REPUBLIKA.CO.ID,JAKARTA – Imam Ghazali (1059-1111) merupakan seorang ulama sekaligus filsuf muslim yang mendapatkan gelar Hujjatul Islam. Dalam maha karyanya yang berjudul Ihya Ulumuddin, Imam Ghazali mengemukakan pendapatnya tentang roh manusia.
Dikutip dari buku “Hidup Sesudah Mati” karya KH Bey Arifin, dalam kitab tersebut Imam Ghazali menerangkan tentang pengertian roh. Menurut Imam Ghazali, roh mempunyai dua pengertian, yaitu penegrtian yang bersifat jasmani dan rohani.
Secara jasmani, menurut Imam Ghazali, roh itu adalah bagian jasmani manusia, yaitu zat yang sangat halus bersumber dalam ruang hati (jantung) dan menjadi pusat semua urat (pembuluh darah) yang terserak ke seluruh bagian tubuh manusia sehingga manusia dapat hidup dan bergerak, juga dapat merasakan berbagai perasaan, seperti pahit, manis, senang, susah, haus, lapar, dengan mata dapat melihat, dengna telinga dapat mendengar, dengan hidung dapat mencium, dan dengan otaknya dapat berpikir.
Sedangkan pengertian yang bersifat rohani, menurut Imam Ghazali, tidaklah termasuk bagian dari jasmani manusia, tetapi termasuk bagian rohani manusia, bagian yang halus dan gaib. Roh menurut pengertian yang kedua inilah manusia dapat mengenali dirinya sendiri dan mengenal Tuhannya, dapat mencapat berbagai macam ilmu pengetahuan, dapat berperikemanusiaan, berakhlak yang baik, dan berbeda dengan binatang.
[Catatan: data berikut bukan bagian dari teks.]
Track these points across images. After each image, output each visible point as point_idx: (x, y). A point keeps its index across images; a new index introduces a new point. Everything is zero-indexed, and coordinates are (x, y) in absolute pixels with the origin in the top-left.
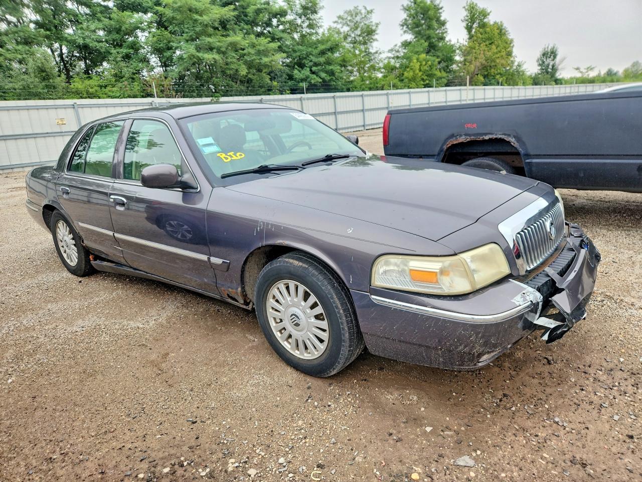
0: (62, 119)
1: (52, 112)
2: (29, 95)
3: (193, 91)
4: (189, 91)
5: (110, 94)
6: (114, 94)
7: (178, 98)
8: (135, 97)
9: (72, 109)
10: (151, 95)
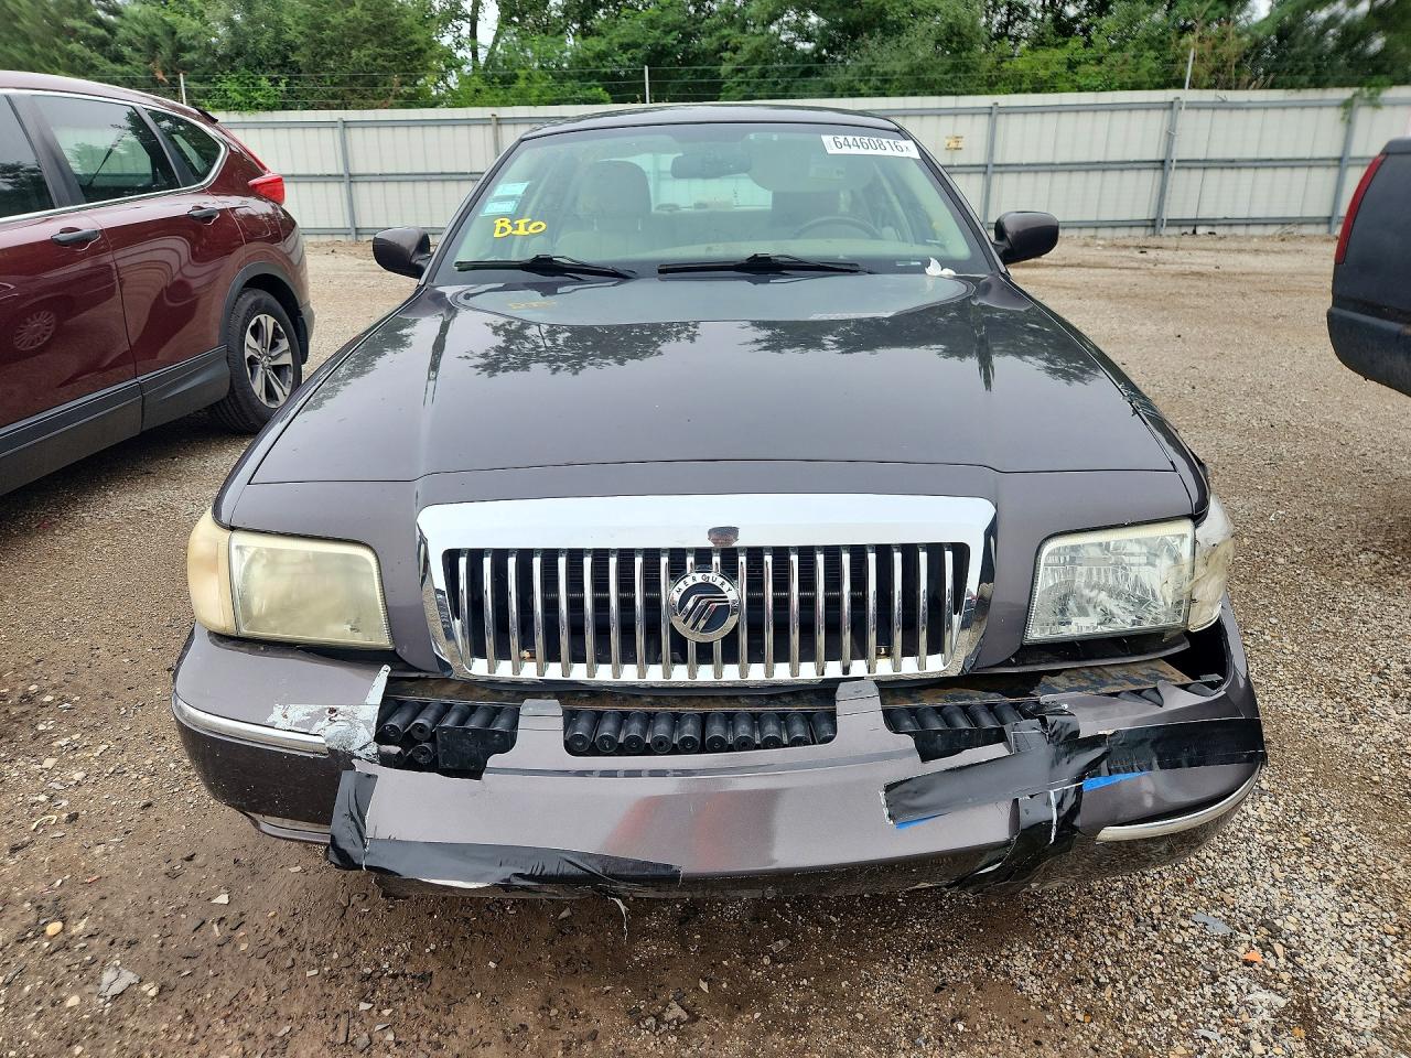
0: (958, 138)
1: (947, 122)
2: (917, 86)
3: (1302, 71)
4: (1291, 70)
5: (1082, 82)
6: (1088, 81)
7: (1255, 88)
8: (1137, 86)
9: (987, 116)
10: (1179, 84)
Keadaan dan hakikat roh hanya Allah saja yang mengetahuinya. Roh itu adalah rahasia Allah, tidak dapat diketahui atau dipelajari oleh siapa saja, sekalipun para nabi dan rasul Allah sendiri. Allah Swt berfirman,
وَيَسْـَٔلُوْنَكَ عَنِ الرُّوْحِۗ قُلِ الرُّوْحُ مِنْ اَمْرِ رَبِّيْ وَمَآ اُوْتِيْتُمْ مِّنَ الْعِلْمِ اِلَّا قَلِيْلً
“Dan mereka bertanya kepadamu (Muhammad) tentang ruh. Katakanlah, “Ruh itu termasuk urusan Tuhanku, sedangkan kamu diberi pengetahuan hanya sedikit.” (QS. Al-Isra' Ayat 85).
Berdasarkan ayat tersebut, Imam Al-Ghazali melarang orang menyelidiki dan memikirkan tentang hakikat roh karena hal itu tidak dapat diselidiki selama-lamanya, dan hanya akan membawa kesesatan dan perdebatan saja. Dari situlah Nabi Muhammad Saw sendiri tidak diperbolehkan menerangkannya.